I expected the run to be my strong event this year. I have made real progress on my running speed and endurance, with miles logged in hot weather and the incorporation of weekly speed work and lots of hills. I’ve kept up my regular strength training to build strength in my core, hams, ad/abductors and glutes and my weight is down about 5 pounds from last year. Since I came off of the bike with no hint of cramps to come, even in my toes, I came into transition ready to PR the run. Making the change and leaving the chute out of T2, I felt super great. Strong, happy and ready to fly. And that was the case for about 50 yards. Then–AAARGH!!! My left hamstring pulled so tight I couldn’t take a another step. I stopped to massage it, with Mariane Marr also helping. At this time, I took three e21, 1200 mg of sodium, drank a bunch of Zipfizz and sprayed several squirts of a cramp spray I’d purchased at Ironman New Zealand into my mouth. (I thought I came prepared to beat any cramps that might appear.) The cramp worked itself out and I headed out, feeling good as new. And this was the pattern for the next 13.1 miles. Run, cramp, massage and take gunk, recover, run again. (If I could have run through the cramps I would have. When I have tried that, my legs have totally frozen up and I’ve fallen to the ground. Memorably during the bike leg at Ironman France, and at the Val Nolasco Half Marathon when I collapsed to the ground with about 50 meters to go to the finish.) During the running phases of this event, I tried everything I could think of to keep the cramps at bay–taking shorter strides, longer strides, running slower, running faster to make up time, walking down hills, walking up hills, singing, saying my mantras. But alas, nothing worked. Coming onto the final fairway, I thought I was good to make it to the finish if I just stayed steady. As I approached a group of fabulous Try Fitness supporters, there came a severe cramp in my right adductor. No cheering, encouragement or goading made the cramp go away. I did my routine for the day and then trotted in to the finish with a disappointing run time of 2:32:29. I kept my 7th age group place, and also amazingly moved up to 933 place overall.

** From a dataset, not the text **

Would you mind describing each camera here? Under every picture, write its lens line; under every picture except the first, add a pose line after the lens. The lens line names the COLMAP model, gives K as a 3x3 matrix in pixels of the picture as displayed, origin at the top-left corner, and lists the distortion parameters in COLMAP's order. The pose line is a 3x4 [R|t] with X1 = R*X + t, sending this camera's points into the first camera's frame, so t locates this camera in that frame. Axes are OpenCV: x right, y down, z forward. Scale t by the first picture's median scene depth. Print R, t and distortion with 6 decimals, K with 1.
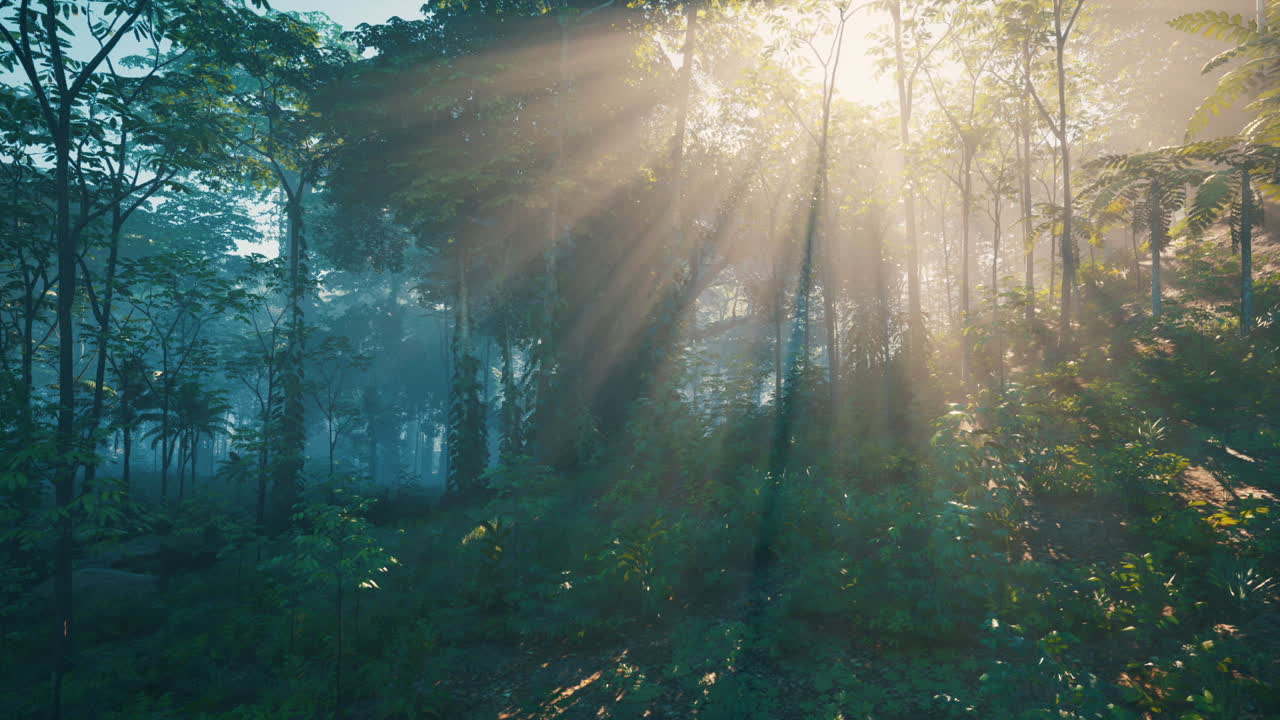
lens RADIAL K [[973.0, 0, 640.0], [0, 973.0, 360.0], [0, 0, 1]] dist [0.000781, 0.000568]
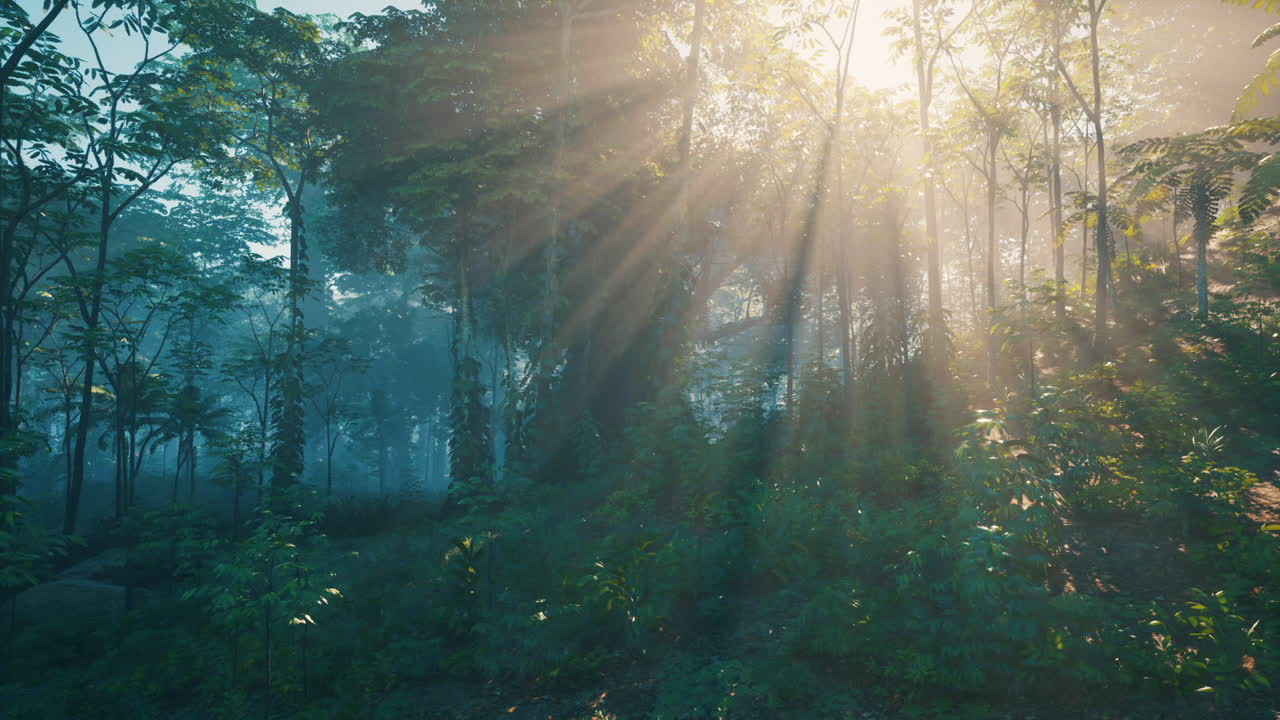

I know that I focus on time and race position more than most age groupers, but I am motivated by the results of my races as a reason for the hard training I put in. Additionally, I am driven to qualify for the Ironman World Championships and if I am going to do that, I have to be focused on opportunities to improve. So, what action will I take from this experience? 1) I will significantly dial up my focus on swimming with more time in the water, more masters swimming and more weekly distance. If I had finished the swim still back of the pack at around 48 minutes, I would have saved 10 minutes and finished 4th or 5th in my age group. 2) I will look for and compete in some hot and long running events to test out various cramp solutions in race conditions, including new sports drinks, electrolyte supplements, tonic water, and pickle juice. 3) I will continue to work on my mental game. I was happy with my ongoing ability to stay in it, even with discouragement along the way, but there is always room to toughen up more. 4) My mom asked if I had talked to a sports psychologist to see if there was something going on in my head that was keeping me from improving my swim. I hadn’t thought of that, but what the heck? Know anyone?